In the records, find every line with the word "assign" and copy it out.
=== Begin Enclosure ===
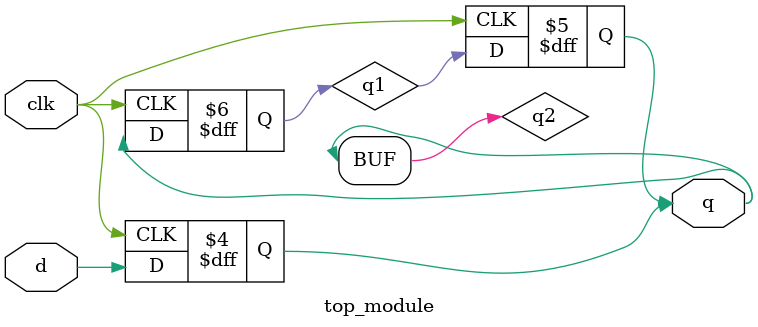
<source format=sv>
module top_module(
  input clk,
  input d,
  output reg q);

reg q1, q2;

always @(posedge clk) begin
  q1 <= q;
end

always @(negedge clk) begin
  q2 <= q1;
end

always @(posedge clk) begin
  q <= d;
end

assign q = q2;

endmodule

</source>
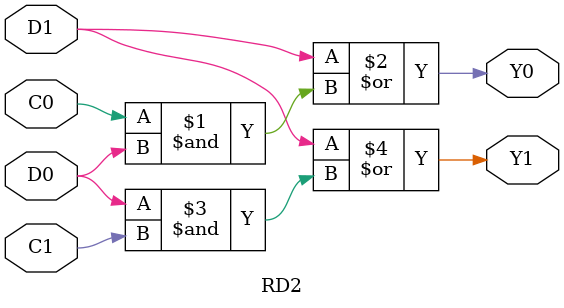
<source format=v>
module RD2(C1,C0,D1,D0,Y1,Y0);
input C0,C1,D0,D1;
output Y0,Y1;

assign Y0=D1 | (C0 & D0);
assign Y1=D1 | (D0 & C1);

endmodule

</source>
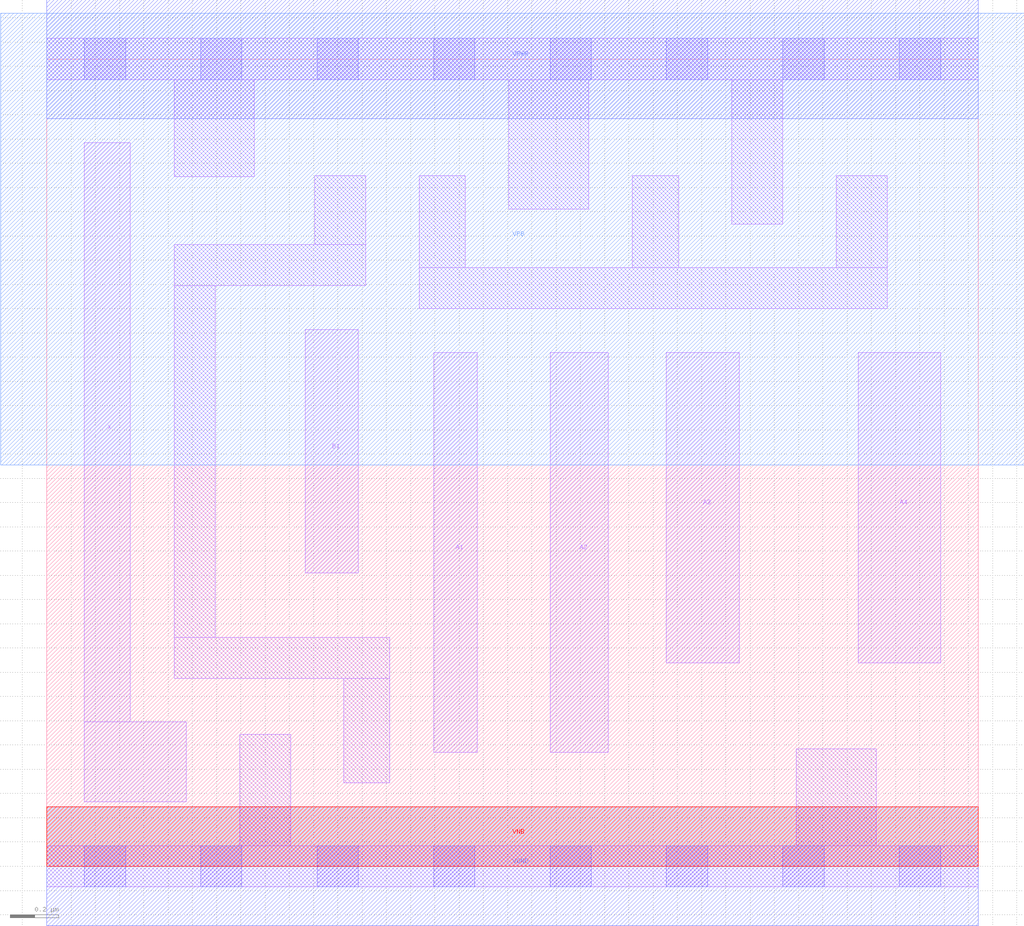
<source format=lef>
# Copyright 2020 The SkyWater PDK Authors
#
# Licensed under the Apache License, Version 2.0 (the "License");
# you may not use this file except in compliance with the License.
# You may obtain a copy of the License at
#
#     https://www.apache.org/licenses/LICENSE-2.0
#
# Unless required by applicable law or agreed to in writing, software
# distributed under the License is distributed on an "AS IS" BASIS,
# WITHOUT WARRANTIES OR CONDITIONS OF ANY KIND, either express or implied.
# See the License for the specific language governing permissions and
# limitations under the License.
#
# SPDX-License-Identifier: Apache-2.0

VERSION 5.7 ;
  NOWIREEXTENSIONATPIN ON ;
  DIVIDERCHAR "/" ;
  BUSBITCHARS "[]" ;
MACRO sky130_fd_sc_lp__a41o_m
  CLASS CORE ;
  FOREIGN sky130_fd_sc_lp__a41o_m ;
  ORIGIN  0.000000  0.000000 ;
  SIZE  3.840000 BY  3.330000 ;
  SYMMETRY X Y R90 ;
  SITE unit ;
  PIN A1
    ANTENNAGATEAREA  0.126000 ;
    DIRECTION INPUT ;
    USE SIGNAL ;
    PORT
      LAYER li1 ;
        RECT 1.595000 0.470000 1.775000 2.120000 ;
    END
  END A1
  PIN A2
    ANTENNAGATEAREA  0.126000 ;
    DIRECTION INPUT ;
    USE SIGNAL ;
    PORT
      LAYER li1 ;
        RECT 2.075000 0.470000 2.315000 2.120000 ;
    END
  END A2
  PIN A3
    ANTENNAGATEAREA  0.126000 ;
    DIRECTION INPUT ;
    USE SIGNAL ;
    PORT
      LAYER li1 ;
        RECT 2.555000 0.840000 2.855000 2.120000 ;
    END
  END A3
  PIN A4
    ANTENNAGATEAREA  0.126000 ;
    DIRECTION INPUT ;
    USE SIGNAL ;
    PORT
      LAYER li1 ;
        RECT 3.345000 0.840000 3.685000 2.120000 ;
    END
  END A4
  PIN B1
    ANTENNAGATEAREA  0.126000 ;
    DIRECTION INPUT ;
    USE SIGNAL ;
    PORT
      LAYER li1 ;
        RECT 1.065000 1.210000 1.285000 2.215000 ;
    END
  END B1
  PIN X
    ANTENNADIFFAREA  0.222600 ;
    DIRECTION OUTPUT ;
    USE SIGNAL ;
    PORT
      LAYER li1 ;
        RECT 0.155000 0.265000 0.575000 0.595000 ;
        RECT 0.155000 0.595000 0.345000 2.985000 ;
    END
  END X
  PIN VGND
    DIRECTION INOUT ;
    USE GROUND ;
    PORT
      LAYER met1 ;
        RECT 0.000000 -0.245000 3.840000 0.245000 ;
    END
  END VGND
  PIN VNB
    DIRECTION INOUT ;
    USE GROUND ;
    PORT
      LAYER pwell ;
        RECT 0.000000 0.000000 3.840000 0.245000 ;
    END
  END VNB
  PIN VPB
    DIRECTION INOUT ;
    USE POWER ;
    PORT
      LAYER nwell ;
        RECT -0.190000 1.655000 4.030000 3.520000 ;
    END
  END VPB
  PIN VPWR
    DIRECTION INOUT ;
    USE POWER ;
    PORT
      LAYER met1 ;
        RECT 0.000000 3.085000 3.840000 3.575000 ;
    END
  END VPWR
  OBS
    LAYER li1 ;
      RECT 0.000000 -0.085000 3.840000 0.085000 ;
      RECT 0.000000  3.245000 3.840000 3.415000 ;
      RECT 0.525000  0.775000 1.415000 0.945000 ;
      RECT 0.525000  0.945000 0.695000 2.395000 ;
      RECT 0.525000  2.395000 1.315000 2.565000 ;
      RECT 0.525000  2.845000 0.855000 3.245000 ;
      RECT 0.795000  0.085000 1.005000 0.545000 ;
      RECT 1.105000  2.565000 1.315000 2.850000 ;
      RECT 1.225000  0.345000 1.415000 0.775000 ;
      RECT 1.535000  2.300000 3.465000 2.470000 ;
      RECT 1.535000  2.470000 1.725000 2.850000 ;
      RECT 1.905000  2.710000 2.235000 3.245000 ;
      RECT 2.415000  2.470000 2.605000 2.850000 ;
      RECT 2.825000  2.650000 3.035000 3.245000 ;
      RECT 3.090000  0.085000 3.420000 0.485000 ;
      RECT 3.255000  2.470000 3.465000 2.850000 ;
    LAYER mcon ;
      RECT 0.155000 -0.085000 0.325000 0.085000 ;
      RECT 0.155000  3.245000 0.325000 3.415000 ;
      RECT 0.635000 -0.085000 0.805000 0.085000 ;
      RECT 0.635000  3.245000 0.805000 3.415000 ;
      RECT 1.115000 -0.085000 1.285000 0.085000 ;
      RECT 1.115000  3.245000 1.285000 3.415000 ;
      RECT 1.595000 -0.085000 1.765000 0.085000 ;
      RECT 1.595000  3.245000 1.765000 3.415000 ;
      RECT 2.075000 -0.085000 2.245000 0.085000 ;
      RECT 2.075000  3.245000 2.245000 3.415000 ;
      RECT 2.555000 -0.085000 2.725000 0.085000 ;
      RECT 2.555000  3.245000 2.725000 3.415000 ;
      RECT 3.035000 -0.085000 3.205000 0.085000 ;
      RECT 3.035000  3.245000 3.205000 3.415000 ;
      RECT 3.515000 -0.085000 3.685000 0.085000 ;
      RECT 3.515000  3.245000 3.685000 3.415000 ;
  END
END sky130_fd_sc_lp__a41o_m
END LIBRARY

</source>
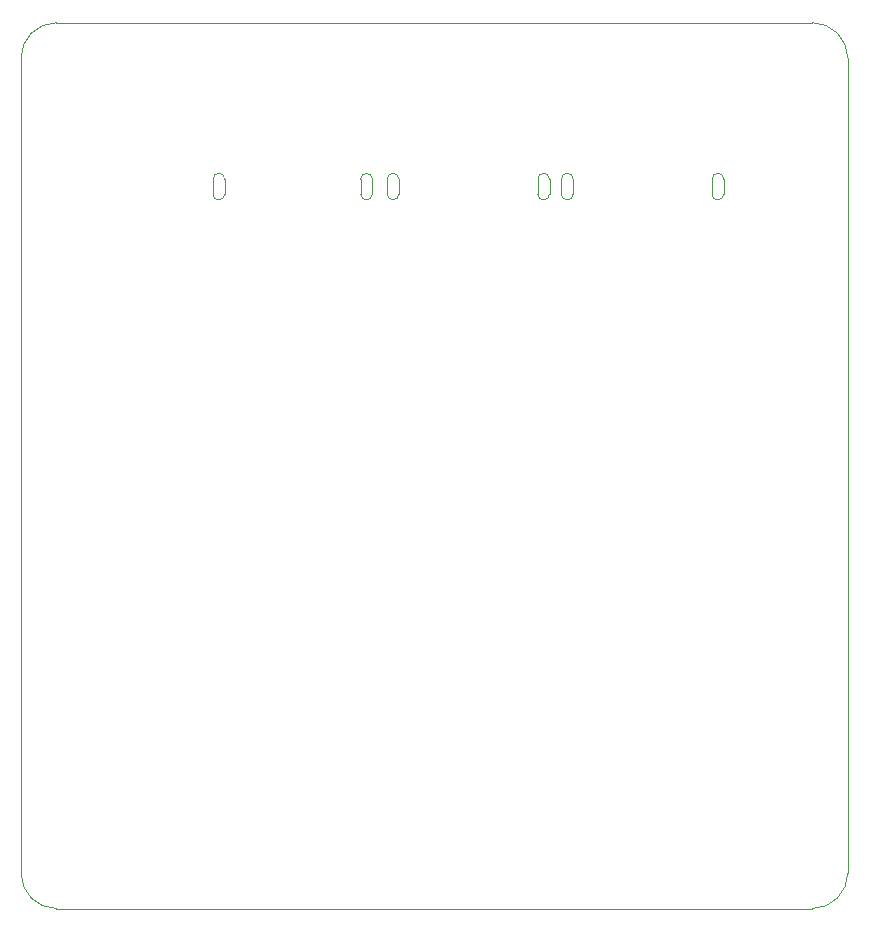
<source format=gbr>
G04 #@! TF.GenerationSoftware,KiCad,Pcbnew,(5.1.5)-3*
G04 #@! TF.CreationDate,2020-03-19T00:28:29+09:00*
G04 #@! TF.ProjectId,CAN_BLDCMD,43414e5f-424c-4444-934d-442e6b696361,rev?*
G04 #@! TF.SameCoordinates,Original*
G04 #@! TF.FileFunction,Profile,NP*
%FSLAX46Y46*%
G04 Gerber Fmt 4.6, Leading zero omitted, Abs format (unit mm)*
G04 Created by KiCad (PCBNEW (5.1.5)-3) date 2020-03-19 00:28:29*
%MOMM*%
%LPD*%
G04 APERTURE LIST*
%ADD10C,0.050000*%
G04 APERTURE END LIST*
D10*
X167000000Y-57000000D02*
X167000000Y-126000000D01*
X234000000Y-54000000D02*
X170000000Y-54000000D01*
X237000000Y-126000000D02*
X237000000Y-57000000D01*
X170000000Y-129000000D02*
X234000000Y-129000000D01*
X170000000Y-129000000D02*
G75*
G02X167000000Y-126000000I0J3000000D01*
G01*
X167000000Y-57000000D02*
G75*
G02X170000000Y-54000000I3000000J0D01*
G01*
X234000000Y-54000000D02*
G75*
G02X237000000Y-57000000I0J-3000000D01*
G01*
X237000000Y-126000000D02*
G75*
G02X234000000Y-129000000I-3000000J0D01*
G01*
X226500000Y-68500000D02*
G75*
G02X225500000Y-68500000I-500000J0D01*
G01*
X225500000Y-67250000D02*
G75*
G02X226500000Y-67250000I500000J0D01*
G01*
X225500000Y-68500000D02*
X225500000Y-67250000D01*
X226500000Y-67250000D02*
X226500000Y-68500000D01*
X212750000Y-68500000D02*
X212750000Y-67250000D01*
X213750000Y-68500000D02*
G75*
G02X212750000Y-68500000I-500000J0D01*
G01*
X213750000Y-67250000D02*
X213750000Y-68500000D01*
X212750000Y-67250000D02*
G75*
G02X213750000Y-67250000I500000J0D01*
G01*
X210750000Y-68500000D02*
X210750000Y-67250000D01*
X211750000Y-67250000D02*
X211750000Y-68500000D01*
X210750000Y-67250000D02*
G75*
G02X211750000Y-67250000I500000J0D01*
G01*
X211750000Y-68500000D02*
G75*
G02X210750000Y-68500000I-500000J0D01*
G01*
X198000000Y-67250000D02*
G75*
G02X199000000Y-67250000I500000J0D01*
G01*
X199000000Y-68500000D02*
G75*
G02X198000000Y-68500000I-500000J0D01*
G01*
X198000000Y-68500000D02*
X198000000Y-67250000D01*
X199000000Y-67250000D02*
X199000000Y-68500000D01*
X196750000Y-67250000D02*
X196750000Y-68500000D01*
X196750000Y-68500000D02*
G75*
G02X195750000Y-68500000I-500000J0D01*
G01*
X195750000Y-68500000D02*
X195750000Y-67250000D01*
X195750000Y-67250000D02*
G75*
G02X196750000Y-67250000I500000J0D01*
G01*
X183250000Y-68500000D02*
X183250000Y-67250000D01*
X184250000Y-67250000D02*
X184250000Y-68500000D01*
X183250000Y-67250000D02*
G75*
G02X184250000Y-67250000I500000J0D01*
G01*
X184250000Y-68500000D02*
G75*
G02X183250000Y-68500000I-500000J0D01*
G01*
M02*

</source>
=== End Enclosure ===
ANSWER TO THIS TASK:
assign q = q2;
assign Y0=D1 | (C0 & D0);
assign Y1=D1 | (D0 & C1);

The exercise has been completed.